***** Фрагмент текста
Пшеничников, Николай Андреевич

Поделись знанием:
(перенаправлено с «Пшеничников Николай Андреевич»)
Перейти к: навигация, поиск
Николай Андреевич Пшеничников
Дата рождения

20 июля 1924(1924-07-20)

Место рождения

с. Урей, Пензенская губерния, РСФСР, СССР

Дата смерти

1 апреля 1986(1986-04-01) (61 год)

Место смерти

Ковылкино, Мордовская АССР, РСФСР, СССР

Принадлежность

СССР СССР

Род войск

морская пехота
стрелковые войска

Годы службы

1942—1946 и 1950—1956

Звание

<imagemap>: неверное или отсутствующее изображение

старший лейтенант
Часть

в годы Великой Отечественной войны:
 • 83-я отдельная стрелковая бригада морской пехоты;
 • 989-й стрелковый полк 226-й стрелковой дивизии;
 • 683-й стрелковый полк 151-й стрелковой дивизии

Сражения/войны

Великая Отечественная война

Награды и премии

Николай Андреевич Пшеничников (1924—1986) — советский военный. Участник Великой Отечественной войны. Герой Советского Союза (1945). Старший лейтенант.





Биография

Николай Андреевич Пшеничников родился 20 июля 1924 года в селе Урей (Урей 3-й) Краснослободского уезда Пензенской губернии РСФСР СССР (ныне село Темниковского района Республики Мордовия Российской Федерации) в крестьянской семье Андрея Михайловича и Анна Фёдоровны Пшеничниковых. Русский. Образование 7 классов. После окончания школы Николай Андреевич уехал в Тбилиси. Окончил школу фабрично-заводского ученичества. Трудовую деятельность начал слесарем на Тбилисском станко-инструментальном заводе.
**********
***** Предоставленные записи
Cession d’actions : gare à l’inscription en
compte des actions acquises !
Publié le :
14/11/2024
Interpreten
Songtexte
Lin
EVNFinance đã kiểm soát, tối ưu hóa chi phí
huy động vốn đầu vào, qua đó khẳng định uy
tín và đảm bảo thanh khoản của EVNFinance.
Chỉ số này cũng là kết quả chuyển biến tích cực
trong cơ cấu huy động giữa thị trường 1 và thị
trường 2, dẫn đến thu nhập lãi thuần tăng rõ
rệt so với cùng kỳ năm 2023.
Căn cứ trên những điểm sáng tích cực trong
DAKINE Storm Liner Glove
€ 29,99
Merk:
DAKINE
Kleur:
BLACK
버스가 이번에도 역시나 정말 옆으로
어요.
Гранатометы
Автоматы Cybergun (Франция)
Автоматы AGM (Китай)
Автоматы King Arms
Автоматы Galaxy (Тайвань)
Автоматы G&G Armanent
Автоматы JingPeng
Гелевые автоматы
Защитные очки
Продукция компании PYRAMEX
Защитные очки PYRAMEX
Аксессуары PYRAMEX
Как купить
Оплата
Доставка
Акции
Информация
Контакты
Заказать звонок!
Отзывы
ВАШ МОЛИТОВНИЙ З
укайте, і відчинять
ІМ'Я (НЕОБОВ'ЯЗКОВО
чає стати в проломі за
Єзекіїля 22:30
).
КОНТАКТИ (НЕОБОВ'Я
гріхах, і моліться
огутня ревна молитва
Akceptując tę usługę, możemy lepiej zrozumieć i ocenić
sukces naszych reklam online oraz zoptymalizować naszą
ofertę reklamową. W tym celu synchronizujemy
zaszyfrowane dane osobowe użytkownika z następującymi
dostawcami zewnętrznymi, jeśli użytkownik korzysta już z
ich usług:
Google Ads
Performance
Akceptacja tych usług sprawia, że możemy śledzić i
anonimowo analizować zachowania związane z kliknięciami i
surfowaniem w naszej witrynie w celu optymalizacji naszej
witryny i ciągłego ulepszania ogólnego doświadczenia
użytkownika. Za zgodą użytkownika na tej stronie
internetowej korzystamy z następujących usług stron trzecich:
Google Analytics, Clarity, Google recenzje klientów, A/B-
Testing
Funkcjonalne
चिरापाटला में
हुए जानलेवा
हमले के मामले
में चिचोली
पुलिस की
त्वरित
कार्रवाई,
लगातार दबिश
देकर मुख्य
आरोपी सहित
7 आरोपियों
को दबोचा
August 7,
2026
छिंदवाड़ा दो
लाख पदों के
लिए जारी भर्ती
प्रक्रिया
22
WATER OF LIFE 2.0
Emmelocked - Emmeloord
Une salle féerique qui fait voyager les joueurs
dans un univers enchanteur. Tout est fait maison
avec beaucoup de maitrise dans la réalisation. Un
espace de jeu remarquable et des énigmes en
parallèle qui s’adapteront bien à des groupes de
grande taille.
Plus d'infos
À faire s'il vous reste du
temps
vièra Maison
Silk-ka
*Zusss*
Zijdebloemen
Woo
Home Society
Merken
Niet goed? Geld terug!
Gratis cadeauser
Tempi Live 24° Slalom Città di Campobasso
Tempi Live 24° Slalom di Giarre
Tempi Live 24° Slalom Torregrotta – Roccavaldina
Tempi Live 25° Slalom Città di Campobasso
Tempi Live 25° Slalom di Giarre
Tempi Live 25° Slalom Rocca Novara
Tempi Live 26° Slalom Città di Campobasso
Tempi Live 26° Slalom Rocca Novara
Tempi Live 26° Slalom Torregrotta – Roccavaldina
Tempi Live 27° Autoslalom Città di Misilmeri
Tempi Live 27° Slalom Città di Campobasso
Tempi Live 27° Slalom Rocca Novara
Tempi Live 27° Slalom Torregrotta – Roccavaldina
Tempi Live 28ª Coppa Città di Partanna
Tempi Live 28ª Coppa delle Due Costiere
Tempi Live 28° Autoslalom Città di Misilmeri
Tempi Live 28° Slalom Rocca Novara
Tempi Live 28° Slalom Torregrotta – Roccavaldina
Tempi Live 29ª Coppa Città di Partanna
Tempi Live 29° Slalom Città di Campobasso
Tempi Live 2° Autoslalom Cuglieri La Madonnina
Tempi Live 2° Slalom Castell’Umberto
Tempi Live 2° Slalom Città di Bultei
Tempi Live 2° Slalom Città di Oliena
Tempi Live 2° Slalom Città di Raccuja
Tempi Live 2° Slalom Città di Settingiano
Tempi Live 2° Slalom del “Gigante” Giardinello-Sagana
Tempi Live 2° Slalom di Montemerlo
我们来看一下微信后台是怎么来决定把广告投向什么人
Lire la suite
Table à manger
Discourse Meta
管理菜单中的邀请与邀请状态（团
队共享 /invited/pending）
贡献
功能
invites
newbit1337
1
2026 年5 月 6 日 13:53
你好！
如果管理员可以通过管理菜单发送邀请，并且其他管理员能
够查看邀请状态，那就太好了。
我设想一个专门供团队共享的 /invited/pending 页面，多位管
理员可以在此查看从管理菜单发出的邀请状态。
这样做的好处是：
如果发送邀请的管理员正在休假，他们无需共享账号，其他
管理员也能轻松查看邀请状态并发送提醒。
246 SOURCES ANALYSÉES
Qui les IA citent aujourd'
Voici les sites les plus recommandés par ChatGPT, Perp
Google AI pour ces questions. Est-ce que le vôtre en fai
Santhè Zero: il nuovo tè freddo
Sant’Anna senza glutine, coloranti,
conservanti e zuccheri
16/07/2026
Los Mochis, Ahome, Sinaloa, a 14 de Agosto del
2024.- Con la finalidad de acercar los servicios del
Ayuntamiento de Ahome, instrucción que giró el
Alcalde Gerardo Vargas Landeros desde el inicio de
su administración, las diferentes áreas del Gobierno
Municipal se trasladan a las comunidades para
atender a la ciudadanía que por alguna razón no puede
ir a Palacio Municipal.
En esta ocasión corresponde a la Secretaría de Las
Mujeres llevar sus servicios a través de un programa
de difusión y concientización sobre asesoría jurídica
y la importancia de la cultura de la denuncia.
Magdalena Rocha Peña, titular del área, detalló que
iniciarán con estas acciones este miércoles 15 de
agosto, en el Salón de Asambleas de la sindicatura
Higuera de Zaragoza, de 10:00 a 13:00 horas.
**********
# Что нужно сделать:
- a) Процитируйте из текста о Пшеничникове отрывок от слов «Сражения/войны» до слов «(1945). Старший лейтенант.» включительно.
- b) Замените в перечне «PYRAMEX» на «ESS» и приведите его отрезок от самого начала до строки со словами «dostawcami zewnętrznymi, jeśli» включительно, ничего больше не меняя.
Этот перечень никак не связан с текстом о Пшеничникове.

# Ответы к заданиям:
- a)
Сражения/войны

Великая Отечественная война

Награды и премии

Николай Андреевич Пшеничников (1924—1986) — советский военный. Участник Великой Отечественной войны. Герой Советского Союза (1945). Старший лейтенант.

- b)
Cession d’actions : gare à l’inscription en
compte des actions acquises !
Publié le :
14/11/2024
Interpreten
Songtexte
Lin
EVNFinance đã kiểm soát, tối ưu hóa chi phí
huy động vốn đầu vào, qua đó khẳng định uy
tín và đảm bảo thanh khoản của EVNFinance.
Chỉ số này cũng là kết quả chuyển biến tích cực
trong cơ cấu huy động giữa thị trường 1 và thị
trường 2, dẫn đến thu nhập lãi thuần tăng rõ
rệt so với cùng kỳ năm 2023.
Căn cứ trên những điểm sáng tích cực trong
DAKINE Storm Liner Glove
€ 29,99
Merk:
DAKINE
Kleur:
BLACK
버스가 이번에도 역시나 정말 옆으로
어요.
Гранатометы
Автоматы Cybergun (Франция)
Автоматы AGM (Китай)
Автоматы King Arms
Автоматы Galaxy (Тайвань)
Автоматы G&G Armanent
Автоматы JingPeng
Гелевые автоматы
Защитные очки
Продукция компании ESS
Защитные очки ESS
Аксессуары ESS
Как купить
Оплата
Доставка
Акции
Информация
Контакты
Заказать звонок!
Отзывы
ВАШ МОЛИТОВНИЙ З
укайте, і відчинять
ІМ'Я (НЕОБОВ'ЯЗКОВО
чає стати в проломі за
Єзекіїля 22:30
).
КОНТАКТИ (НЕОБОВ'Я
гріхах, і моліться
огутня ревна молитва
Akceptując tę usługę, możemy lepiej zrozumieć i ocenić
sukces naszych reklam online oraz zoptymalizować naszą
ofertę reklamową. W tym celu synchronizujemy
zaszyfrowane dane osobowe użytkownika z następującymi
dostawcami zewnętrznymi, jeśli użytkownik korzysta już z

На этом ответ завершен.